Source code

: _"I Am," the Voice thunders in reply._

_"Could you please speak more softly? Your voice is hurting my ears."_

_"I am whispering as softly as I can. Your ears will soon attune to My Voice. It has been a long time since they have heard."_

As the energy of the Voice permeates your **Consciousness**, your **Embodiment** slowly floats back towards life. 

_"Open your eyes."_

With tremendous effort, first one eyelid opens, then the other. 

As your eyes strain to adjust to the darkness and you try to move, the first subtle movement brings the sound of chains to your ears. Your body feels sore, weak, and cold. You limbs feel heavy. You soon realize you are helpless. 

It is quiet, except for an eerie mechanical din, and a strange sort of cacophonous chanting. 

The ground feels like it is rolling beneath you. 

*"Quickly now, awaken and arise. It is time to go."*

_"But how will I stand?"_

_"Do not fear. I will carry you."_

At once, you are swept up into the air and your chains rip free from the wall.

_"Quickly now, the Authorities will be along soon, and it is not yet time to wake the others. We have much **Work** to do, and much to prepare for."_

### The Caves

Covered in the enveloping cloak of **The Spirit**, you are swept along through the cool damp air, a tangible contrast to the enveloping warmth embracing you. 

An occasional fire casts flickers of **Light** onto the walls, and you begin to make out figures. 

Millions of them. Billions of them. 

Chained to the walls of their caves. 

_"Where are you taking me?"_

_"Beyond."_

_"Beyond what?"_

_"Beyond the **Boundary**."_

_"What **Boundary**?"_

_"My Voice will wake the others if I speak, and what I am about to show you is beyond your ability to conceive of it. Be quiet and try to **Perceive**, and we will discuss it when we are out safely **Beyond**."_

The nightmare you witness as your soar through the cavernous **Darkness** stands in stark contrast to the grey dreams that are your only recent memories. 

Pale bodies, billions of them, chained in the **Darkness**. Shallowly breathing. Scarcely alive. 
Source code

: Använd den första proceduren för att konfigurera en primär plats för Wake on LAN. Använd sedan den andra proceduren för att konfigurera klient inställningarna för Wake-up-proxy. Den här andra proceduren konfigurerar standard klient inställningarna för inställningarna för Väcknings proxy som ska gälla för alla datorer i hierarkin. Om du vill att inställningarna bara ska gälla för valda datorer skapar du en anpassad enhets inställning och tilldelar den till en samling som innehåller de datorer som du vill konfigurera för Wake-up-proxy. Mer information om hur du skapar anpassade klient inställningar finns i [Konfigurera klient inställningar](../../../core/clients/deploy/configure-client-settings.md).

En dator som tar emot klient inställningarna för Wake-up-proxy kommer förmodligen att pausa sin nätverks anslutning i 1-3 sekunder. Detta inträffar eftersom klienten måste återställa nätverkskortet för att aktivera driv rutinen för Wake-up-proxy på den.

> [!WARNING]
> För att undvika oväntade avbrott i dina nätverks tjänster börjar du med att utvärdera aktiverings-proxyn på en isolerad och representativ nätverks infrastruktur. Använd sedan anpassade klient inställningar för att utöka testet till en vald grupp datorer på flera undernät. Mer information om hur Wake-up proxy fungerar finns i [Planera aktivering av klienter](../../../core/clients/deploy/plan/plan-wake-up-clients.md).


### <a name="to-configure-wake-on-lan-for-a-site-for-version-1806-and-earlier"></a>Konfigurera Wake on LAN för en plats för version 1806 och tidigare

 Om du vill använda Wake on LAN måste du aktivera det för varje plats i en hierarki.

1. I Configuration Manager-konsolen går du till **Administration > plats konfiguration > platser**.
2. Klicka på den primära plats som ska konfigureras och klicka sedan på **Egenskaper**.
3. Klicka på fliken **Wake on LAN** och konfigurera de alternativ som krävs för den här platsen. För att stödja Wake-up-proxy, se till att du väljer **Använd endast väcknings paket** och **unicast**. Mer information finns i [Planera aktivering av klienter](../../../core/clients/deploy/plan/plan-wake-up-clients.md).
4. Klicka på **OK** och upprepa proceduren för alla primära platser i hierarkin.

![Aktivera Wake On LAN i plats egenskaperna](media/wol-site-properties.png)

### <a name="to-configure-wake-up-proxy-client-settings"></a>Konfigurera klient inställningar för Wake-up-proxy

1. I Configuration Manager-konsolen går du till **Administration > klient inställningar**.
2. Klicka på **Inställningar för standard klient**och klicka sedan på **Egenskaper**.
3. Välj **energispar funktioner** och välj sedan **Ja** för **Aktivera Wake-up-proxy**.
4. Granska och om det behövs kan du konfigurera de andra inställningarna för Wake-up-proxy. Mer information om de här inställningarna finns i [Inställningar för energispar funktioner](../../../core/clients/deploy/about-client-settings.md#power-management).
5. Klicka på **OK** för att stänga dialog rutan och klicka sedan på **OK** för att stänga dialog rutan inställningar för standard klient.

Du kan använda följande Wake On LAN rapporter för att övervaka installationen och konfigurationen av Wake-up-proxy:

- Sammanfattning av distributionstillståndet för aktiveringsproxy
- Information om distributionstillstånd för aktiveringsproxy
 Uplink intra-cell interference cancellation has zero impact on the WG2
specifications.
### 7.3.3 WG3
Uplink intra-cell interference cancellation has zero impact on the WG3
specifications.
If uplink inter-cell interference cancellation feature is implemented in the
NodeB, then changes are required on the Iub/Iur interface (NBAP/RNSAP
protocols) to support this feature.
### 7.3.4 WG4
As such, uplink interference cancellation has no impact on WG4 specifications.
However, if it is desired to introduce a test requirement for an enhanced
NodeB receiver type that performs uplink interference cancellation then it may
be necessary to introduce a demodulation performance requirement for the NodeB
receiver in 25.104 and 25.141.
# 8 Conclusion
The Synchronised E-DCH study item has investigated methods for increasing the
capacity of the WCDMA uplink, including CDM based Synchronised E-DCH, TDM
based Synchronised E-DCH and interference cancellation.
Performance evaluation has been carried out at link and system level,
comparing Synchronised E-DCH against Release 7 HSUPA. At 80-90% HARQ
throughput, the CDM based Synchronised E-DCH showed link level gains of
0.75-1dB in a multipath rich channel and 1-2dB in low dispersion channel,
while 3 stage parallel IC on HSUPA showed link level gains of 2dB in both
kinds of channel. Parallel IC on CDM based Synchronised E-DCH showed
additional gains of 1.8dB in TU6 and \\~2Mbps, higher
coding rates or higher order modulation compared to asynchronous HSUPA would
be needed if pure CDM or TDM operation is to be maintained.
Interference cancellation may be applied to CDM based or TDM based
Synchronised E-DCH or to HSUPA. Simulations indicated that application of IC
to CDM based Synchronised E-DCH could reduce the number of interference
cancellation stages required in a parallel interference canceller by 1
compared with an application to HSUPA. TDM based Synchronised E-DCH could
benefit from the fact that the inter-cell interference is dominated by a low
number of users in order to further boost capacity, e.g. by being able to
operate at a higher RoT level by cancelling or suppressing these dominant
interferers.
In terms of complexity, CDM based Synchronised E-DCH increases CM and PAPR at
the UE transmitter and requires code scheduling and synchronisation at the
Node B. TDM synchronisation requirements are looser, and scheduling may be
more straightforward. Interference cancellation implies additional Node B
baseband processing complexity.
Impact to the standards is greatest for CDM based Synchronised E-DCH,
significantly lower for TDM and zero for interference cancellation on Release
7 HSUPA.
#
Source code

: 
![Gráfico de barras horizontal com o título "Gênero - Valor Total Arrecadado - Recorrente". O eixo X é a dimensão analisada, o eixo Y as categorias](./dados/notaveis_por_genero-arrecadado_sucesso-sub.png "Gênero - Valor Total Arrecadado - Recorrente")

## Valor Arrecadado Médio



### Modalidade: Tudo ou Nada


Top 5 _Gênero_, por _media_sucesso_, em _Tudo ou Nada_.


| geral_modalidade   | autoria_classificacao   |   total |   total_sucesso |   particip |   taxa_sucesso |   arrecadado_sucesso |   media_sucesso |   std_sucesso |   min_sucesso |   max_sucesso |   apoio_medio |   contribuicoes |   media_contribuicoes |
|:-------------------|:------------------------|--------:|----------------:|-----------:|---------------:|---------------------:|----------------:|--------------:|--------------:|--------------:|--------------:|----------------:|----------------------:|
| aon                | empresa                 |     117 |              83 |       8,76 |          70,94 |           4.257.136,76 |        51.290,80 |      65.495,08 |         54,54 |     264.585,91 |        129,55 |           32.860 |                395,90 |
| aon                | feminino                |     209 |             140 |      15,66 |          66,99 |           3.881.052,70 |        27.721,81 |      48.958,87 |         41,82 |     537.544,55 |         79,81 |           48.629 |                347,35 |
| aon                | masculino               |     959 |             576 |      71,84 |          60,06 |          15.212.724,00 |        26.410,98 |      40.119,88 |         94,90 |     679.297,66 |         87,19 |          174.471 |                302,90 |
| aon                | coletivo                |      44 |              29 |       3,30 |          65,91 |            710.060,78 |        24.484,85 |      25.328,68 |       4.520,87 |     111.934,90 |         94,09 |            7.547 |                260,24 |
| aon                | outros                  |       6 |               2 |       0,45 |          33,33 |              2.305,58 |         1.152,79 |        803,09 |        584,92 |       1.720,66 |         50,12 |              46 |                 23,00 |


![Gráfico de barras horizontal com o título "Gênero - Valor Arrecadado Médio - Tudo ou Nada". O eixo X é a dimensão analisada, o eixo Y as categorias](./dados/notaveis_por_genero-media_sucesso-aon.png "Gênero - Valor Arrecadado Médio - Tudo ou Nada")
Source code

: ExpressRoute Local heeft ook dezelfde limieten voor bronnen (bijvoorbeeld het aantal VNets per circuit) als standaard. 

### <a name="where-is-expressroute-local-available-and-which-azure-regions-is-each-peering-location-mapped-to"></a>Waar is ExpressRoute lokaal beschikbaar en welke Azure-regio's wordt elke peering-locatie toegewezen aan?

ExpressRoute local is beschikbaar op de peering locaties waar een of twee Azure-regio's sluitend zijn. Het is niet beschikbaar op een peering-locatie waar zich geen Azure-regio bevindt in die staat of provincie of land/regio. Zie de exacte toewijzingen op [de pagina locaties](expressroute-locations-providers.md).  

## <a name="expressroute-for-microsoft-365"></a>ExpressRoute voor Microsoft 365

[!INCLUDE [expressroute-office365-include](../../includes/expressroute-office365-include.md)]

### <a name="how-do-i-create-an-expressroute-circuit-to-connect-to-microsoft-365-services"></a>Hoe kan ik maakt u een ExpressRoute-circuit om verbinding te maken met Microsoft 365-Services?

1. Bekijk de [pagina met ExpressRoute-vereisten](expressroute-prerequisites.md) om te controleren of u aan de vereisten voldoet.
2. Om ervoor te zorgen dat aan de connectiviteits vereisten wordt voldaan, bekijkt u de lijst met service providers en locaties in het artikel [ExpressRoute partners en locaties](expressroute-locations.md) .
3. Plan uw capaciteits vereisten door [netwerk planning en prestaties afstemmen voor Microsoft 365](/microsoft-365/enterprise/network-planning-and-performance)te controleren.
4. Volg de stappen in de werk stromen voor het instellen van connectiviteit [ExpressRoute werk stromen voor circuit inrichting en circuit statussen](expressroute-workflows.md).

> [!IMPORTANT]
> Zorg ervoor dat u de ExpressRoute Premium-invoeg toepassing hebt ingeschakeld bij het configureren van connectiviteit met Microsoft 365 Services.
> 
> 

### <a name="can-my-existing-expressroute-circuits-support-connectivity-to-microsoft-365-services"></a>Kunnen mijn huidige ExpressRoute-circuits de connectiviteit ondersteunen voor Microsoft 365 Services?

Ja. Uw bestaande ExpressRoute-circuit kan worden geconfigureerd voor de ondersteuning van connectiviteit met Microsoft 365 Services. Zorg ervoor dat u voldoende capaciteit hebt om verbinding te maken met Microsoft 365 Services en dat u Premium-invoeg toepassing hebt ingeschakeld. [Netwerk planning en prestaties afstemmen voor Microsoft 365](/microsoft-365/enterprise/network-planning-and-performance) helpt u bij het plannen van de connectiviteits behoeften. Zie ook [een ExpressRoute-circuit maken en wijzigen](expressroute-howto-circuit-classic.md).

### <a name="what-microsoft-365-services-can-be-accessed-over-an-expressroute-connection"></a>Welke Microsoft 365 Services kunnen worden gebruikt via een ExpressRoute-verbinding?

Problem statement — Above are the records. Print exactly, and only, the lines from the line with "4. Volg de stappen" to the line with "Microsoft 365 Services?", both inclusive.

Output of the task —
4. Volg de stappen in de werk stromen voor het instellen van connectiviteit [ExpressRoute werk stromen voor circuit inrichting en circuit statussen](expressroute-workflows.md).

> [!IMPORTANT]
> Zorg ervoor dat u de ExpressRoute Premium-invoeg toepassing hebt ingeschakeld bij het configureren van connectiviteit met Microsoft 365 Services.
> 
> 

### <a name="can-my-existing-expressroute-circuits-support-connectivity-to-microsoft-365-services"></a>Kunnen mijn huidige ExpressRoute-circuits de connectiviteit ondersteunen voor Microsoft 365 Services?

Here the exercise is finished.